Os números de condenações pela Lei Maria Da Penha não são conhecidos em todos os estados do país. O G1 fez uma solicitação aos tribunais de Justiça de todo o Brasil no início do mês de julho para ter um panorama das condenações desde 2006, referentes aos 10 anos de existência da lei, mas os dados não estão disponíveis ou estão incompletos.

Apenas 12 estados e o DF têm dados sobre condenações, mas de formas distintas – só Sergipetem registros anuais de condenações desde 2006.

Alagoas tem dados a partir de 2010. Amapá,Rio de Janeiro e Rio Grande do Sul têm números totais desde a criação da lei, mas eles não estão divididos por ano. Distrito Federal e Piauí só começaram a contabilizar os registros em 2013. Maranhão só tem o registro total, mas a partir de 2008. Mato Grosso tem um dado consolidado a partir de 2009. Mato Grosso do Sul e Minas Gerais começaram a contabilizar as condenações apenas em 2010.Pernambuco faz um registro ano a ano, mas ele só começou em 2009. Santa Catarina só tem dados de 2015.

Dois estados têm apenas números de processos julgados – caso de Roraima eTocantins. Já Amazonas, Ceará, Espírito Santo, Goiás e Paraná disponibilizam somente os processos em andamento. Acre, Pará eRondônia têm apenas dados sobre medidas protetivas.

Bahia, Paraíba, Rio Grande do Norte e São Paulo não responderam ao questionamento do G1.

Procurado, o Ministério da Justiça diz que não tem números nacionais e que é a Secretaria de Políticas para as Mulheres a responsável por dados referentes à Lei Maria da Penha.

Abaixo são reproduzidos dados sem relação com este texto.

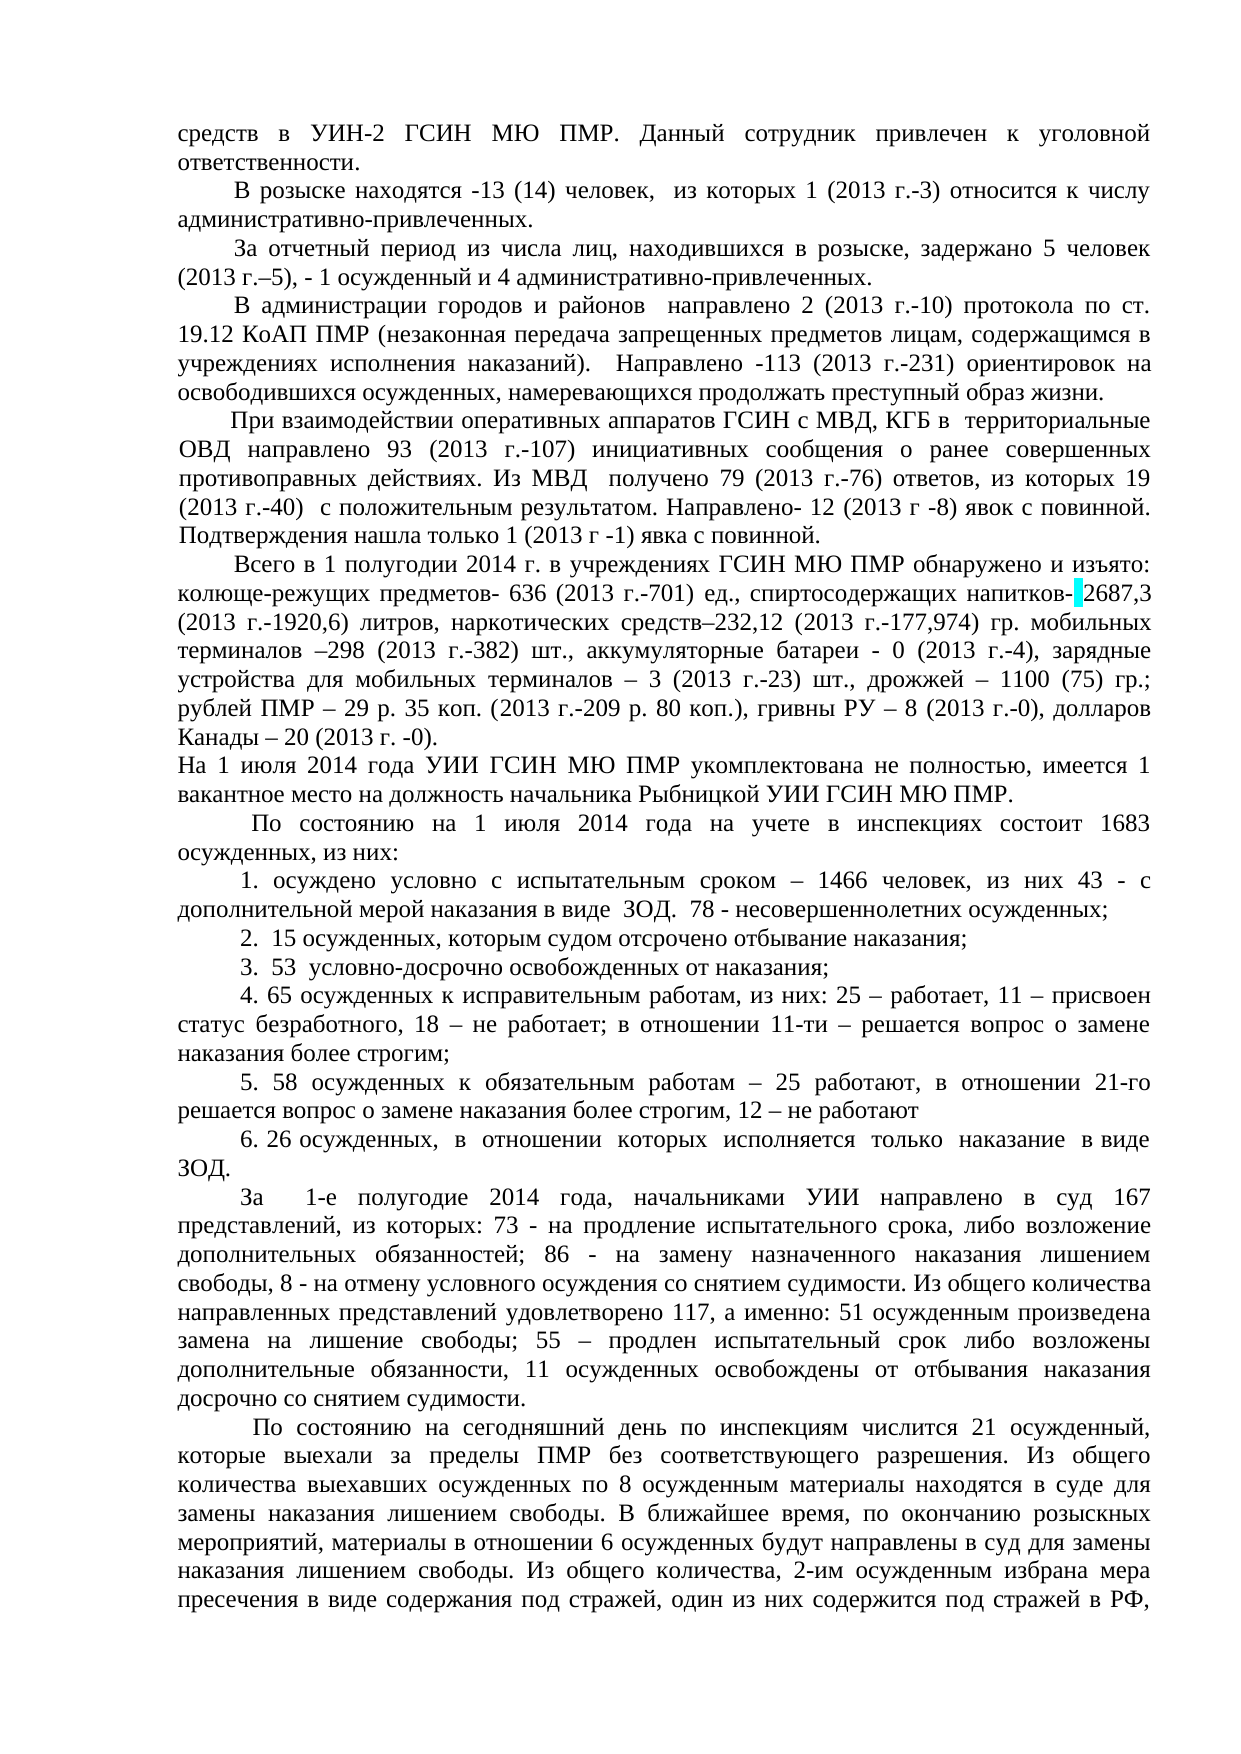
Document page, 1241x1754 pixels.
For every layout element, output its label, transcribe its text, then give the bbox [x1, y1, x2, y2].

A secretaria, por sua vez, diz que “os processos judiciais e seus resultados são de competência do Poder Judiciário e, portanto, cabe a ele centralizar essas informações”.

“A principal publicação com informações sobre os processos judiciais atualmente chama-se Justiça em Números, porém apenas em sua última edição foram apresentados dados referentes aos processos judiciais. Esses dados foram apresentados apenas sobre os assuntos com maior recorrência em cada tribunal de Justiça, não sendo possível um levantamento nacional”, diz a pasta. “Não há, atualmente, levantamento nacional sobre os resultados dos processos judiciais dos casos de Lei Maria da Penha nem mesmo sobre as condenações.”

Falta de uniformização nos dados
Segundo a desembargadora aposentada Jane Silva, é preciso ter um controle maior sobre os dados de condenações no país. “Acredito que tinha que ter mais varas especializadas nisso, porque a violência cresce a cada dia. Deveríamos informatizar a informação, para conseguirmos ter os dados reais, uniformes”, pondera.